Voilà ce qu'a dit à propos de cette recherche Brendan Donnelly, le responsable en chef du département grain, science et industrie de l'Université du Kansas :
The baking industry has thought for more than half a century that dough forms because disulfide bonds are breaking and reforming, breaking and reforming, but no scientist had ever actually shown this to be the case,"
L'industrie de la boulangerie a pensé pendant plus d'un demi-siècle que la pâte se formait grâce aux ponts de disulfure en se cassant et se reformant et ainsi de suite. Cependant aucun scientifique n'avait prouvé jusqu'à présent que c'était le cas
Surprenant n'est ce pas ! Cela signifie que toutes les études présentes devraient être réévaluées ! On peut s'imaginer ce que cela représente.

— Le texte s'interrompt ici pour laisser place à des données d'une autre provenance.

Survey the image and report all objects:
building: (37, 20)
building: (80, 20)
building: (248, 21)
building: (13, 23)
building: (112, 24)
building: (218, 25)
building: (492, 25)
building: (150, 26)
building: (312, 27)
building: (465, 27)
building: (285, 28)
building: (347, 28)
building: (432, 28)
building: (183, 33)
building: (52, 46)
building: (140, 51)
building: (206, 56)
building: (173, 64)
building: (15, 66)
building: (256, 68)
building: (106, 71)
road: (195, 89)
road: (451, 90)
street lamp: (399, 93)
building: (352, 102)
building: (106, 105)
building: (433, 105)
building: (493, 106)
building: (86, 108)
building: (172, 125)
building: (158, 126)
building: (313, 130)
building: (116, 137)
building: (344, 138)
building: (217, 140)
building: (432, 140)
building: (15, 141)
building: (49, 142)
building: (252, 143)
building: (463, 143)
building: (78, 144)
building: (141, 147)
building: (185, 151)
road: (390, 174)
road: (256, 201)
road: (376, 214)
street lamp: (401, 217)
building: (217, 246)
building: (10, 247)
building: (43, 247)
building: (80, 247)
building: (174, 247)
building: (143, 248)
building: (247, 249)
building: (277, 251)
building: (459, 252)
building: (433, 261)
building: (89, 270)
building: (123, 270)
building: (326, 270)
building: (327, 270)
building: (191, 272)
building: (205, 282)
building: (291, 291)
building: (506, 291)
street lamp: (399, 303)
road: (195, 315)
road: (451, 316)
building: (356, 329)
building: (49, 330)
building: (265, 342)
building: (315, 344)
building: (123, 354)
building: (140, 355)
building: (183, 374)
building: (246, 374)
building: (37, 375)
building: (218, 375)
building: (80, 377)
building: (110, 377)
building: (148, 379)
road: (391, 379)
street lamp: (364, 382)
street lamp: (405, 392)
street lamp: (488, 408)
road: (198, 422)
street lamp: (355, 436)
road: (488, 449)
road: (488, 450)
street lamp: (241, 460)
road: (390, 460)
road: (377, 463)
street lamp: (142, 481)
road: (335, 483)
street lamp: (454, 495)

Revenons en donc à notre sujet de départ celui du sel dont toutes les études sont là pour nous démontrer que celui-ci au-delà de 1% du poids de la farine ralentit la fermentation du fait de la pression osmotique exercée sur les cellules de la levure.
L'étude japonaise -datant de 2013- à laquelle je fais allusion s'est penchée davantage sur l'effet de l'oxydation et le rôle du sel en relation avec le levure pour arriver à une explication plus complexe. Elle démontre que le phénomène d'oxydation accélère la fermentation.
L'étude japonaise démontre que le sel va déclencher l'oxydation des lipides par la levure et provoquer la production de d'hydroperoxyde, un puissant oxydant. Cette oxydation engendrée par l'hydroperoxyde va accélérer la fermentation. Ainsi au bout de 40mn de fermentation pour une même quantité de levure avec 2% de sel la production d'hydroperoxyde et le volume de la pâte sont à leur maximum alors qu'en l'absence de sel au bout de 50mn l'hydroperoxyde est presque inexistant et le volume est moins conséquent environ 18% comparé au 96% de la pâte précédente. Étonnamment à partir de 8% de sel les chercheurs constatent une diminution importante de l'oxydation mais aussi du volume. Ce qui signifie, comme les auteurs le soulignent, que le sel ne deviendrait plus un oxydant mais un antioxydant lorsque les quantités sont plus importantes.
Cependant, il ne faut pas négliger la variation de la quantité de levure. Ainsi à 2% de levure l'hydroperoxyde atteint des sommets, /> et culmine autour de 4% à 6% en présence de 2% de sel alors que sans sel ou avec 8% de sel l'oxydation est plus faible.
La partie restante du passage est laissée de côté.